Mechanisms under consideration
Researchers propose several non-exclusive mechanisms by which biofield-related phenomena might arise or exert influence:
Electromagnetic coupling and entrainment: rhythmic biological signals (heart, brain, muscle) can entrain neighboring tissues or interacting systems via weak electromagnetic fields. The heart’s field is orders of magnitude stronger than the brain’s magnetic field and can be a dominant source for coupling.
Autonomic-behavioral pathways: changes in perceived support, expectation, or relaxation during biofield therapies drive autonomic shifts (vagal tone, cortisol) that in turn alter pain and mood circuits. These are well-established psychophysiological pathways.
Cellular signaling cascades: in vitro and cell-level studies suggest that externally applied electromagnetic fields can alter cellular behavior (gene expression, ion channel activity), although translating these findings to whole-body clinical effects remains an active research area.
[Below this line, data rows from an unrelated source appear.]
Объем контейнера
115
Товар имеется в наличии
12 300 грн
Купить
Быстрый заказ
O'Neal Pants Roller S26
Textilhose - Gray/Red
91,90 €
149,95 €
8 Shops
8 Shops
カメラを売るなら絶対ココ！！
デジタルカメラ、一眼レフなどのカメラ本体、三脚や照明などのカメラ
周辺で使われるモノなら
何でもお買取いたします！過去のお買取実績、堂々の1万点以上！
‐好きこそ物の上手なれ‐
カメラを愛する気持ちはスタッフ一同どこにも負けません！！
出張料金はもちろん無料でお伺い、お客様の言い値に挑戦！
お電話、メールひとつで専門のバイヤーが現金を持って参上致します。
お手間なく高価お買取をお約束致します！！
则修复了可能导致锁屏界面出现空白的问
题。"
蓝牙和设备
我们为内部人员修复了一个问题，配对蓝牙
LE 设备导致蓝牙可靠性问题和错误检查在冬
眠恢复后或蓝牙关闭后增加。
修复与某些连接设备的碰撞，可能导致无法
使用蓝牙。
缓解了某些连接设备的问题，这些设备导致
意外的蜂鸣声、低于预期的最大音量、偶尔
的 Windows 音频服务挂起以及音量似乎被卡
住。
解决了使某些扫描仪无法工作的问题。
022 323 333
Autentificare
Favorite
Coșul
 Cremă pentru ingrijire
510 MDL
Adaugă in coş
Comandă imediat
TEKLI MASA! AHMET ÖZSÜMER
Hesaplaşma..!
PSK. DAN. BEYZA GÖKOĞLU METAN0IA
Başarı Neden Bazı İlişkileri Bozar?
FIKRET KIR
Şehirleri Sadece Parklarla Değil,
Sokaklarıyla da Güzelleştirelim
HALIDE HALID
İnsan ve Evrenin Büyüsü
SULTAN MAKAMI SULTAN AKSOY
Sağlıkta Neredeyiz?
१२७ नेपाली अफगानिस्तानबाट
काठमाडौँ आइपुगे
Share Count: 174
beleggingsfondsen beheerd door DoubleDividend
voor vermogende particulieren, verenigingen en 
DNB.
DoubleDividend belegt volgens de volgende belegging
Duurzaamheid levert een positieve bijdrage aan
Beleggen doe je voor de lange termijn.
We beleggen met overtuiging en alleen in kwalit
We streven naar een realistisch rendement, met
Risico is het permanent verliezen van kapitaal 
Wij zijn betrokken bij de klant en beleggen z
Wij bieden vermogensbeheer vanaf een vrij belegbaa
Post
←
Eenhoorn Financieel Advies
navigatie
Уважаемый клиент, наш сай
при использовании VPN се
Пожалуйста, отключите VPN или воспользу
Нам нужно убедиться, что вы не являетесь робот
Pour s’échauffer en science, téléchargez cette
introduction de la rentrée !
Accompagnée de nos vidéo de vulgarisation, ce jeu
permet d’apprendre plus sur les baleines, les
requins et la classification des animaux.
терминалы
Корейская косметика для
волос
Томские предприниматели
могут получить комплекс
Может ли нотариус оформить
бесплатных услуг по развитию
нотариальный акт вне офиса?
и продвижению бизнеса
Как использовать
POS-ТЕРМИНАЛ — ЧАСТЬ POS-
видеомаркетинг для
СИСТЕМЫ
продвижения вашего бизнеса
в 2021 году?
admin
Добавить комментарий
Limitations and scientific caution
The science of the biofield is still emerging. Many studies are small, use heterogeneous methods, or lack adequate blinding. Systematic reviews call for larger, better-controlled trials and rigorous replication. Importantly, measurable physiological fields (EEG, ECG/MCG, MEG) are well-established; the more speculative claims (e.g., long-range “healing energy” that acts beyond known electromagnetic coupling mechanisms) require stronger, reproducible evidence. Researchers are actively working to clarify what aspects of the biofield are physical and measurable, and which claims remain unproven. Moving research forward will only provide more evidence as to how we can influence the biofield to promote personal healing.
Bottom line for clinicians and curious readers
The biofield is a helpful organizing concept for a host of measurable physiological fields (brainwaves, cardiac magnetism, muscle electrical activity, and weak photon emissions).
EEG and MEG provide the best-established measures of the brain’s contribution to an individual’s biofield; MCG and ECG demonstrate that the heart is a major electromagnetic source.
Some biofield therapies are associated with measurable changes (EEG, HRV, subjective outcomes), but evidence varies and higher-quality trials are needed.
For the many reasons listed above, psychiatric providers are considering how they can promote a healthy biofield to contribute to their patient's overall mental health.
Selected peer-reviewed references (for clinicians)
Rubik B. Biofield Science and Healing: History, Terminology, and Concepts. Evid Based Complement Alternat Med. 2015.
Hammerschlag R, et al. Biofield Physiology: A Framework for an Emerging Discipline. Glob Adv Health Med. 2015.
Jain S, et al. Clinical Studies of Biofield Therapies. Evid Based Complement Alternat Med. 2015.
Matos LC, et al. Perspectives, Measurability and Effects of Non-Contact Biofield Therapeutic Approaches. Front Public Health. 2021.
Elfouly T, et al. Harnessing the Heart's Magnetic Field for Advanced Diagnostics. Sensors (review, 2024).
Uchida S, et al. Effect of Biofield Therapy in the Human Brain. (Physiologic/EEG study). 2012.